(What the task asks): Below are the records; copy each line in which "lists" occurs.

─── Data provided

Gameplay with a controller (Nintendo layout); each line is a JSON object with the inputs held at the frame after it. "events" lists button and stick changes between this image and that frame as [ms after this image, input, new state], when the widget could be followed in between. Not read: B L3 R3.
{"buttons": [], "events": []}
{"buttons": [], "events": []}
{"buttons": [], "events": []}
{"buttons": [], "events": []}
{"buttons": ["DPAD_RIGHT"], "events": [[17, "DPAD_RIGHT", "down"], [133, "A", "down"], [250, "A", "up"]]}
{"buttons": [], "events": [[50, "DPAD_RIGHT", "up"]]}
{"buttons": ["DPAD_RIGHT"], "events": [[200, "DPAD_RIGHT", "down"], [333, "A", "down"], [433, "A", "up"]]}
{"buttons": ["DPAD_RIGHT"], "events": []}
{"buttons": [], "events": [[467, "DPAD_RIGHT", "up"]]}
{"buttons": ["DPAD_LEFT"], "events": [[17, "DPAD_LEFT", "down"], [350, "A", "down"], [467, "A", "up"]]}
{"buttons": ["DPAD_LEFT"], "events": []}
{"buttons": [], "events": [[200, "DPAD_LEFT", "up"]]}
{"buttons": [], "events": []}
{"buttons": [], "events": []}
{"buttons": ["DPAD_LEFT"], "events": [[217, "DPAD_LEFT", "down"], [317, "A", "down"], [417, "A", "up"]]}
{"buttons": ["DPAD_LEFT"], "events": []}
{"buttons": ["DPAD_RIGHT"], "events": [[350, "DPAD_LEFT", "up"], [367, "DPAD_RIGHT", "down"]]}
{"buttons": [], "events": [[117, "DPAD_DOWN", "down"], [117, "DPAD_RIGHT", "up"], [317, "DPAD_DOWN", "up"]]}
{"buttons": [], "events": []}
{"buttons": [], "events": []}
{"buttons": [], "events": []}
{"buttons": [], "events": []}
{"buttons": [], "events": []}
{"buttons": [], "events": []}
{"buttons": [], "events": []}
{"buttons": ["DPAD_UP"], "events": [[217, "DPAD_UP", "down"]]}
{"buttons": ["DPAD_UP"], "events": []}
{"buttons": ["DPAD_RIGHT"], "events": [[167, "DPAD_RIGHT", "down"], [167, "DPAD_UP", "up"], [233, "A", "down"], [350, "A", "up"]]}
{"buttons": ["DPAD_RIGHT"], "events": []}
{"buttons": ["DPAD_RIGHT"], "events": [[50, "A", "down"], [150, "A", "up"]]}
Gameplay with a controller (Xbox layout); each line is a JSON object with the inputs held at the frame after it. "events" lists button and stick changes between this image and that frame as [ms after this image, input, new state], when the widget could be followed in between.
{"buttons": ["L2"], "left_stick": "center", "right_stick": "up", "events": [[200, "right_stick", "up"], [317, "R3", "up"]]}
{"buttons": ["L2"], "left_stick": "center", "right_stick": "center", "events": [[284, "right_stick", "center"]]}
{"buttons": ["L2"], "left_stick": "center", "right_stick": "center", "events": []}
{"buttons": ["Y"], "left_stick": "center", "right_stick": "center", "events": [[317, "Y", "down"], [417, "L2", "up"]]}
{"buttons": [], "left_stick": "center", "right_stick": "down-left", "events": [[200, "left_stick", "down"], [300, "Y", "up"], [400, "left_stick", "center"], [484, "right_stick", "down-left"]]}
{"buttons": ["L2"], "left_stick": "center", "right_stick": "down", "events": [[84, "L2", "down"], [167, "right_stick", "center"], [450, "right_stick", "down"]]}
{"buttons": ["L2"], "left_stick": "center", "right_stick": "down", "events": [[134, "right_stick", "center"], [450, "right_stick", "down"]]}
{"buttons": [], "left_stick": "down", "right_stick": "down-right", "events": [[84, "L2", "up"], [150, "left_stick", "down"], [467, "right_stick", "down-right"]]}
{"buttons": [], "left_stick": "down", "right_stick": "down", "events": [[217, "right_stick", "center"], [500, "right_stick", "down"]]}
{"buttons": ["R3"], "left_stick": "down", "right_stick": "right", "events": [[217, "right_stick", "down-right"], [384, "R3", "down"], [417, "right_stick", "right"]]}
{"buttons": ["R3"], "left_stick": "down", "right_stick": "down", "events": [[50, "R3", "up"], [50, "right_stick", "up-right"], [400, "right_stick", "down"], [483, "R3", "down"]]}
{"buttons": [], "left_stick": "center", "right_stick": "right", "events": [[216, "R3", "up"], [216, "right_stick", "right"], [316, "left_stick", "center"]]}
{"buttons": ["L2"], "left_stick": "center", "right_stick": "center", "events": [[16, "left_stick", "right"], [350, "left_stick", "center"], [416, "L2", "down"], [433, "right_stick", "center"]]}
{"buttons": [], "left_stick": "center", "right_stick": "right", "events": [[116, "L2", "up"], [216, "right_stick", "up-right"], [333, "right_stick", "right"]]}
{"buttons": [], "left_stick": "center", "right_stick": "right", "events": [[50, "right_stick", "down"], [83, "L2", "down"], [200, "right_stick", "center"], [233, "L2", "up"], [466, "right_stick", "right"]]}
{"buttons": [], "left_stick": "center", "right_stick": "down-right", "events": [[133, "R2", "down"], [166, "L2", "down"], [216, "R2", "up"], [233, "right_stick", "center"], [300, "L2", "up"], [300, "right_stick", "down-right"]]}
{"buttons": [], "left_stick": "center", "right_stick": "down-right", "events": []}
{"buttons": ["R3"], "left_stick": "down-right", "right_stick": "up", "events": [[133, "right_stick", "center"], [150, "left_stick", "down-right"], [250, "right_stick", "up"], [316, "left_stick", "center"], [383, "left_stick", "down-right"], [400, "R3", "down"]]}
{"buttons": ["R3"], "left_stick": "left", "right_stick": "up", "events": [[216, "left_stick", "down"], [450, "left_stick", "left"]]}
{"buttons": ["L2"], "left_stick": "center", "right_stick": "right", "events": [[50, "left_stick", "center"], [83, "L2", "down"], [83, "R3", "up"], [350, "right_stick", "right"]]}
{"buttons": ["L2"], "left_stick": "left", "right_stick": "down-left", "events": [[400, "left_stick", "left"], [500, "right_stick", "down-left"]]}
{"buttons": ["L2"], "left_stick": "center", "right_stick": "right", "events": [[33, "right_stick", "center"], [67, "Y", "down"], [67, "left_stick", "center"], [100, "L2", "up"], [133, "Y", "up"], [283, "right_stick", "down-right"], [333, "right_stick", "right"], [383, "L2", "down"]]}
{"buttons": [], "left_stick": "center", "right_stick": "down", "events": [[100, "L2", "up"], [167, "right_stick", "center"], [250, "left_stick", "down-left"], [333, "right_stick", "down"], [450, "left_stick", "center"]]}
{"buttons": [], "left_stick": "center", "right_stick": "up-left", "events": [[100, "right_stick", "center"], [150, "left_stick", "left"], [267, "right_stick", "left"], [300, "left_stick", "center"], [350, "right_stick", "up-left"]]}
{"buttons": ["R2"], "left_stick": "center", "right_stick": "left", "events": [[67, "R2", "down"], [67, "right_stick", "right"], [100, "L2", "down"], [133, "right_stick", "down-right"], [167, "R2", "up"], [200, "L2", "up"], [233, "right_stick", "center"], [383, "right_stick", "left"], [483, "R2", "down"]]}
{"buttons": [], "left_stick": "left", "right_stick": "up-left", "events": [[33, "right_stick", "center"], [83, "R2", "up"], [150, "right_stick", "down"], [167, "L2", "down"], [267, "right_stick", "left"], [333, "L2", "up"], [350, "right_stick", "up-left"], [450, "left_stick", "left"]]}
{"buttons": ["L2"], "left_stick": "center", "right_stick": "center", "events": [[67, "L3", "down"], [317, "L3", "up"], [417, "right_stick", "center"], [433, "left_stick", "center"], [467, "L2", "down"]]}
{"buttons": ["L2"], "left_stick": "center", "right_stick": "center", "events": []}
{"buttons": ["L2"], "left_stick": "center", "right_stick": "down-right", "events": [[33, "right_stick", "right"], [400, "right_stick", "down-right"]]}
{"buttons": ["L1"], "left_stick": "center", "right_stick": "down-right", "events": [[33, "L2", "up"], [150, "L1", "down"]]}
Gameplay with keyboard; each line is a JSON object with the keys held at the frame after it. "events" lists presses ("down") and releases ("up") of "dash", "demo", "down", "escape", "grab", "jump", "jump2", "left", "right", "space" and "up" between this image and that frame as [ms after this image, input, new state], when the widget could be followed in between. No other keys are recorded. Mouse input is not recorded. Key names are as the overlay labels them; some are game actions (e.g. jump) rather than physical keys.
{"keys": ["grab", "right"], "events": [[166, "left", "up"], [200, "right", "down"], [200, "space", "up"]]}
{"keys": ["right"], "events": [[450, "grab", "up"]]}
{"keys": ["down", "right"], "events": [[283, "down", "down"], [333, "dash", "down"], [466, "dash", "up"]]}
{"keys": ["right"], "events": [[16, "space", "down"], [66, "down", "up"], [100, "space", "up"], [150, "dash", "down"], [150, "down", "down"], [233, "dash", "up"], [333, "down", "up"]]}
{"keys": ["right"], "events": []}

──────

(Expected output):
Gameplay with a controller (Nintendo layout); each line is a JSON object with the inputs held at the frame after it. "events" lists button and stick changes between this image and that frame as [ms after this image, input, new state], when the widget could be followed in between. Not read: B L3 R3.
Gameplay with a controller (Xbox layout); each line is a JSON object with the inputs held at the frame after it. "events" lists button and stick changes between this image and that frame as [ms after this image, input, new state], when the widget could be followed in between.
Gameplay with keyboard; each line is a JSON object with the keys held at the frame after it. "events" lists presses ("down") and releases ("up") of "dash", "demo", "down", "escape", "grab", "jump", "jump2", "left", "right", "space" and "up" between this image and that frame as [ms after this image, input, new state], when the widget could be followed in between. No other keys are recorded. Mouse input is not recorded. Key names are as the overlay labels them; some are game actions (e.g. jump) rather than physical keys.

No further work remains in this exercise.